Aldi Süd is currently reassessing its architecture of 90 private labels with help from advertising agency Scholz & Friends. Experience from Aldi Süd’s international markets such as the UK (with its ‘Everyday Essentials’ range) and the US have been incorporated in the move, Aldi said. This also applies to observations made at its German competitors.
You can no longer afford to leave the office for more than two or three days, otherwise you miss the next principle that Aldi is throwing overboard. This very morning it was the launch of the first rebate promotion with Nivea products, accompanied by Henkel’s Beauty Weeks which started last week at Aldi Süd in Germany. A move that severely undermines Aldi’s EDLP policy (although the promotion is mostly driven by Beiersdorf, it avoids any tangency with the shelf price and can be excused by Aldi as a quantity discount). Now, it is the re-positioning of essential parts of its core product offer.
So far, Aldi in Germany largely had a one-tier architecture for its standard assortment, reflecting the aspiration that every product is good enough however low the price. Now, it is trying to separate the ‘better’ stuff from the ‘cheap’ stuff. This is another step away from its discount philosophy. But this doesn’t mean that it isn’t a sensible move.

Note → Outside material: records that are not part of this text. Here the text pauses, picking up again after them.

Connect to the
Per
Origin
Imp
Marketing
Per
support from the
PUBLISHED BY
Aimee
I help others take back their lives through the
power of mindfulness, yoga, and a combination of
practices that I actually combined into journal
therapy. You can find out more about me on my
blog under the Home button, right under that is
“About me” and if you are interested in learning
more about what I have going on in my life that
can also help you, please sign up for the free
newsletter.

Quite successfully (although we don’t know details), Rewe Group’s discounter Penny was the first to go this hybrid way, combining an umbrella brand with a category-specific private label range.
On a side note, generally speaking, Penny has been spearheading in a lot of features (instore bakeries, instore radio, shelving, ...) that are now being discussed under the buzz word ‘supermarketisation’ – discounters evolving to supermarkets. Similar moves have come from others, including Lidl’s Dulano (formerly Gebirgsjäger, ‘mountain trooper’) charcuterie range, the cheapest products of which display a rather harsh red packaging; or Norma, which is trialling a cheap label named ‘my smile’.
The reasons are surely manifold. First, the thrifty shopper gets help on what to buy if he wants to buy the cheapest (that’s Aldi’s official explanation). But secondly, the more affluent shopper gets the even clearer sign that he or she may want to avoid this cheap item if he or she is interested in anything more sophisticated. In other words: “daily good” yells “buy-me-not!” That is one traditional function of the bare and plain design of a supermarket’s economy range – Rewe’s ja!, for instance. It is not a traditional discounter’s approach though.
But once Aldi’s shoppers have up-traded, why let them trade down again? In this regard, there is also a certain marginalisation of a ‘cheap’ shopper. Was it the democratisation effect that made the discounters so popular and powerful, creating a class-less society instore – the old ‘champagne effect’ –, now it’s time to separate the classes again. Supplier and retailer may love it, but the nimbus of the discounters as the Robin Hood for food shoppers is vanishing fast – the price they pay for trading up.
Of course, one can see this in a less ideological way. This is due to the simple fact that overall food quality has improved over time; and a tiered offer reflects the differentiation in aspirations and demands.
Lastly, the increasing media attention primarily from TV programmes focusing on ‘product tests’ (the cheapest prime time programme you can produce while building the reputation of the consumer police) requires twofold: on the one hand, a clear differentiation by product quality when it comes to product tests; on the other hand, a clear lowest-price offer to withstand price comparisons. In the past, Aldi sometimes came off badly with price comparisons, simply because the retailer refrained from offering the lowest quality level (Robusta instead of Arabica coffee, for instance; or plain salt instead of iodised, fluoridated salt). In the meantime, this has changed. Except for the salt.
Interestingly, the test is being carried out in two geographic areas – one near the company’s headquarters in the very north-west of the Aldi Süd empire; the other in the utter south-east. The first partly includes financially challenged households; the latter contains the ‘richest’ Aldi region, which has long had the highest sales per store. It would be very interesting to see how people in these two areas behave differently.
Let's return to the beginning: strictly speaking, the principle Aldi Süd is giving up is not the private label architecture. It is the fact that, by downgrading core products, it no longer stands fully behind them; and that it is setting apart different 'classes' in a hitherto 'class-less' shopping environment.